Le contraste est grand entre le drame sentimental de L’Arlésienne, œuvre de maturité, et le ton d’opérette enjouée du Docteur Miracle. Composée entre 1856 et 1857 à l’occasion d’un concours, que le jeune Bizet remportera ex-æquo avec Charles Lecocq, la pièce présente une intrigue simple, sur un livret de Léon Battu et Ludovic Halévy : Laurette, fille du Podestat de Padoue aime le jeune capitaine Silvio, mais le père s’oppose à cette union. En se faisant passer pour un valet, Silvio offre au Podestat une omelette (faussement) empoisonnée. Il revient ensuite déguisé en docteur Miracle, administrer le remède en échange de la main de Laurette. Une fois la supercherie révélée, le Podestat pardonne et consent à marier les deux amoureux. L’écriture musicale, très influencée par Jacques Offenbach, ne présente pas moins quelques passages inventifs, tels que le savoureux quatuor de l’omelette.

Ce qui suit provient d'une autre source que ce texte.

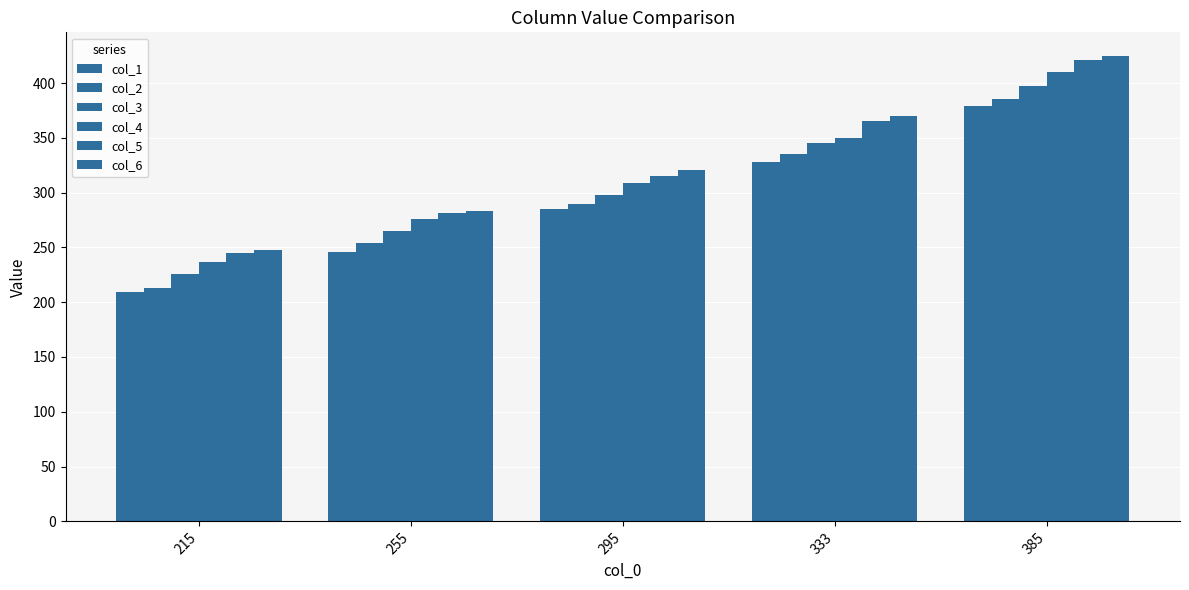

What is the difference between the second highest and second lowest values in the col_6 series?

87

Le rôle du Podestat est tenu par le baryton Florent Karrer, à l’aise dans son costume rembourré. Il campe un personnage truculent, goinfre et lâche, dans le plus pur style du baryton-bouffe. Sa voix présente un grain cuivré du plus bel effet ainsi qu’un aigu puissant. Dima Bawab prête à Laurette son soprano soyeux, agile sur les vocalises et la conduite de son legato. Il est dommage que son grave manque un peu de volume. Le ténor Kaëlig Boché campe un Silvio vigoureux et espiègle, avec une belle maîtrise, passant sans accrocs du médium à l’aigu, en voix de poitrine et en falsetto bien timbré. Héloïse Mas s’en donne à cœur joie dans le rôle de la pimpante Véronique, l’épouse coquette du Podestat. En pleine possession de ses moyens vocaux, elle déploie un grave large, extra-ordinairement sonore et d’un grand naturel. Enfin, le facétieux Pierre Lebon apparaît là encore sur scène dans le rôle parlé de l’assistant du Docteur Miracle.
Le public va de surprise en surprise dans cette double production, redécouvrant au passage une facette oubliée du compositeur de Carmen : son humour. Toute l’équipe artistique est chaleureusement acclamée.